So should you do it? If you have 100k in the bank _and you want to start a
business_ , then go for it. You can afford to pay your living expenses, learn
at an accelerated rate from a highly qualified group of teachers, and build a
business with awesome mentors. Your teachers will be people like Jason Fried
(37Signals) and Troy Henikoff (TechStars Chicago). This is not for someone
looking to become _just_ a developer. They have cheaper programs for design
and development.

Don't have extra money lying around? Buy a list of business phone numbers from
a reputable company (Dunn and Bradstreet come to mind) in an industry you're
interested in and start making cold calls. The list will cost a couple hundred
bucks. Pay for a LinkedIn premium account and prospect there as well. If you
can't reach out to potential customers, you're going to have a hard time
starting a business.

Read about sales and marketing and subscribe to every info marketer out there
to learn what _they_ do. How do they write copy, how do they market, what's
their funnel like? You don't have to buy from any of them - just observe what
they do. Add them to a label in gmail called "marketing", autoarchive every
message that comes in, and review the emails once a week. Here's a list to get
you started: Pat Flynn from SmartPassiveIncome, Derek Halpern from Social
Triggers, Joanna from CopyHackers, Ramit Sethi from IWTYTBR, Dane Maxwell at
the Foundation, Trent from BrightIdeas. Of course, don't forget Pat McKenzie
and Rob Walling. Sign up to Mixergy for incredible master classes and
interviews.

If you have the money and want guidance from an amazing group of talented
individuals, that program is excellent. If not, there are other ways to do it.

------
matt_
> I feel for just a fraction of $33k, I can get some pretty nice resources
> online myself instead of moving somewhere remote and paying that much

That seems pretty spot on to me. $33,000 sounds like an insane amount of money
to spend on anything without getting a degree out of it.

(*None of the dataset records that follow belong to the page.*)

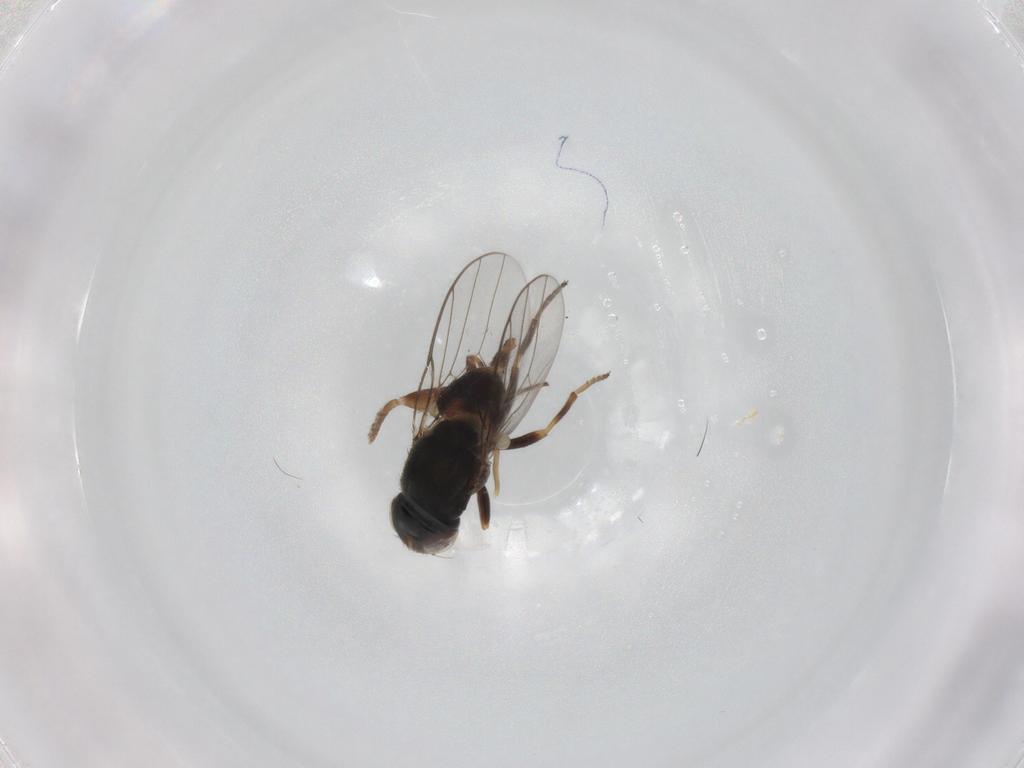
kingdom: Animalia
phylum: Arthropoda
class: Insecta
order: Diptera
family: Chloropidae
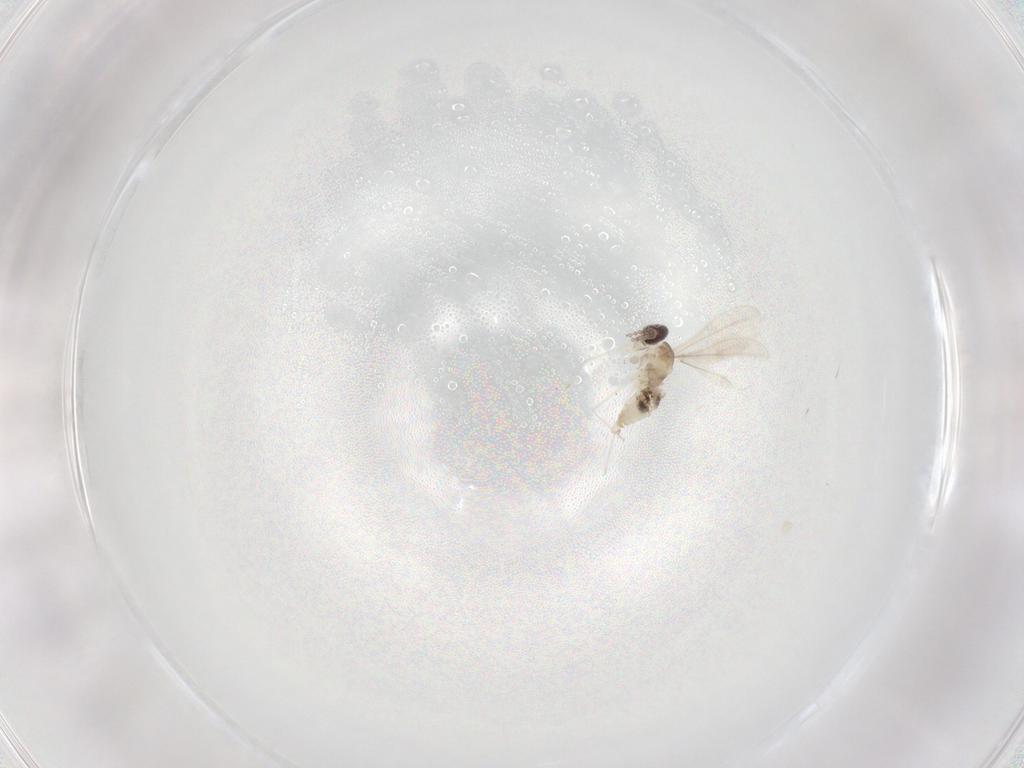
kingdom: Animalia
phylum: Arthropoda
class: Insecta
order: Diptera
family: Cecidomyiidae
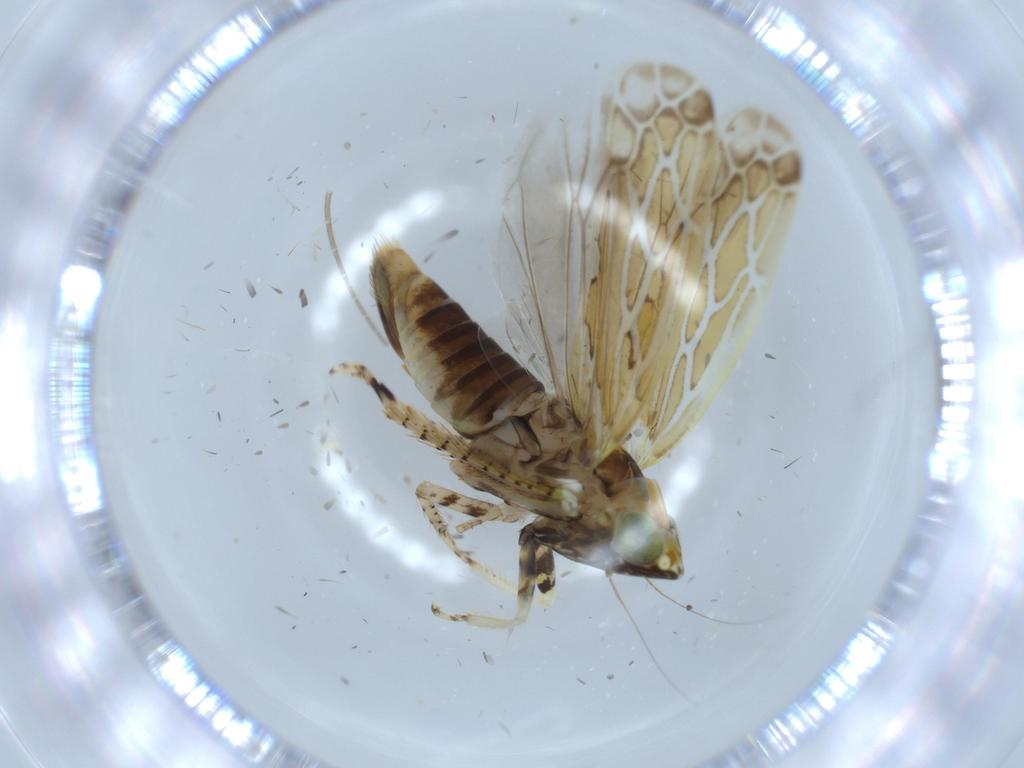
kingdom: Animalia
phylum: Arthropoda
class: Insecta
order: Hemiptera
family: Cicadellidae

If this sort of thing interests you, and you're looking for something at a
reasonable (MUCH CHEAPER) price, check out:
[http://www.gotealeaf.com/](http://www.gotealeaf.com/)

I am finishing up their 3rd course and I'm very happy with it. I've learned
more in the 4 months in this program than the rest of my life half-assedly
teaching myself and taking some classes combined.

if you want to chat - gmail breeden.matt

------
Gamblor
Im with shire...there are tons of great resources out there at a fraction of
the cost or FREE. If you already have a college degree I would recommend
getting an MBA if education is what you are going for. Other wise if you have
$33k burning a hole in your pocket my other two recommendations would be 1)
Buy a house or 2) Start a business.

------
Casseres
I'm not familiar with Starter School, but they e-mailed you and they're asking
you to pay them money? The fact that they're reaching out to you means that
they trying to find customers and likely the interview will most likely be a
formality, or a way for them to figure out what they can sell you.

------
zachlatta
Not worth it in my opinion. I'd use the money you have to pay for rent and
food and completely dedicate yourself to development. Set a few goals and
accomplish them. If you're determined, you won't need Starter School to push
you along.